The Manassas City Council has accepted a federal grant that will boost the city’s fire and rescue department and bring it in line with national staffing standards.
The $1.4 million Staffing for Adequate Fire and Emergency Response ( SAFER) grant will allow the fire and rescue department’s new chief to hire 12 additional people. The grant covers the positions for two years, but the city will be responsible for funding them in 2014, to the tune of $755,000, Manassas Fire Chief Brett Bowman said.
Manassas was awarded the grant this year, and the council had 60 days to decide whether or not to accept it. Council members said they recognized the need, but also needed to look at the cost commitment associated with the third year of the grant.
“If we don’t approve this, we will really be missing an opportunity,” Manassas Council Member Sheryl L. Bass (R ) said. “This is an investment and something the community is asking for.”
The grants help departments nationwide to increase their staffing in critical operating units, Bowman said. The National Fire Protection Association recommends that every engine have at least four fire and rescue members when it arrives at a scene. In Manassas, that doesn’t often happen, fire and rescue officials said.
The Manassas Fire and Rescue Department has about 40 uniformed fire and rescue members, Bowman said. When not including volunteers, the city’s ladder truck has four firefighters on it 15 percent of the time it goes out on calls. With the grant, the truck would be staffed to national standards 90 percent of the time. The engine company provides four firefighters per unit 45 percent of the time.

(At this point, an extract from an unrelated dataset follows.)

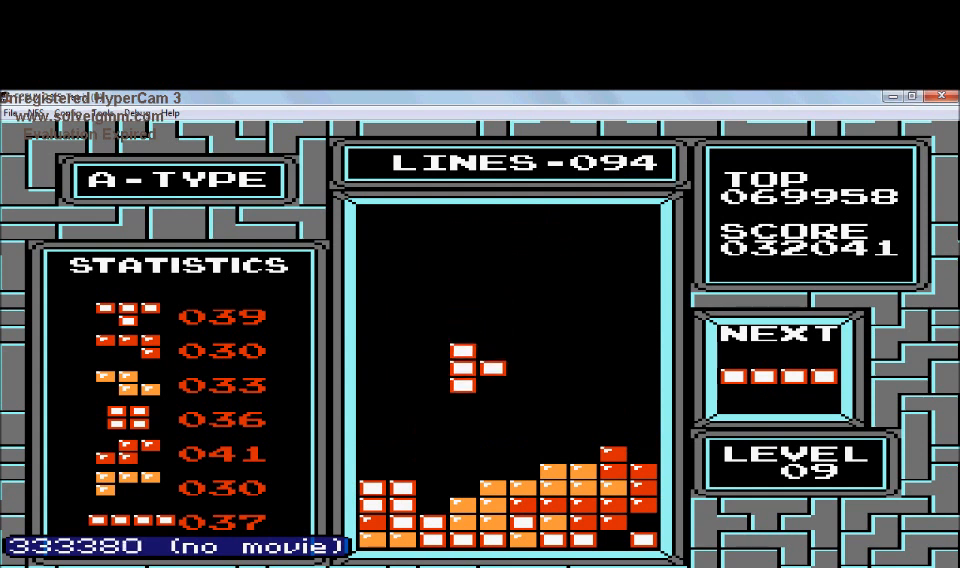
{"buttons": ["DPAD_DOWN"], "events": [[300, "DPAD_LEFT", "down"], [400, "DPAD_LEFT", "up"], [500, "DPAD_DOWN", "down"]]}
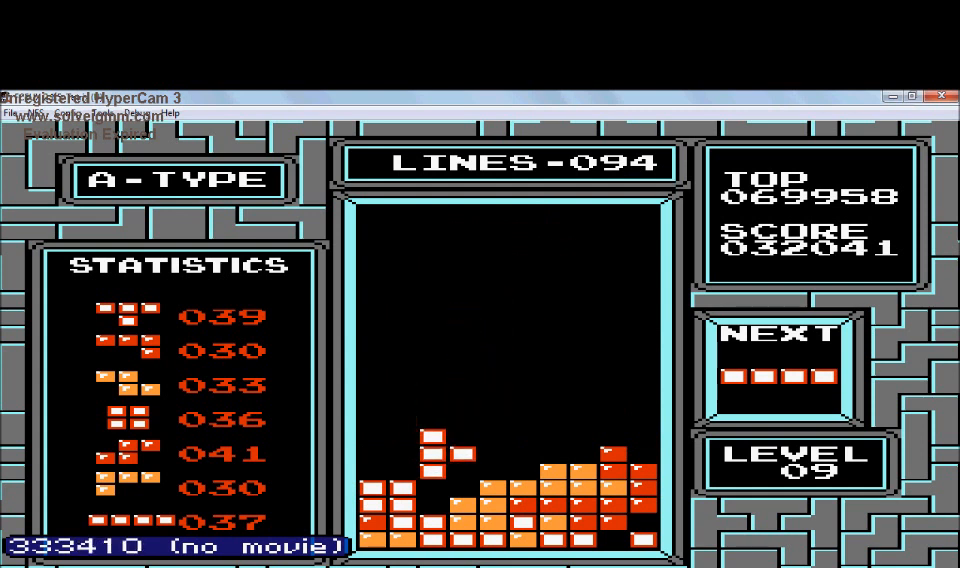
{"buttons": [], "events": [[301, "DPAD_DOWN", "up"]]}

The grant would increase that to 75 percent, Bowman said.
Bowman said having four people on a unit increases everyone’s safety, is more efficient and more effective.
“This grant is intended to improve the safety of citizens and the fire and rescue providers,” Bowman said. “Time is critical in emergency situations and the addition of these people could be the difference between life and death.”
Several neighboring jurisdictions have four people on their engine, ladder and rescue trucks most of the time, including Prince William, Loudoun and Fairfax counties, fire and rescue officials said.
Bowman said the search for new employees is underway, and officials hope to have people hired within the next few months.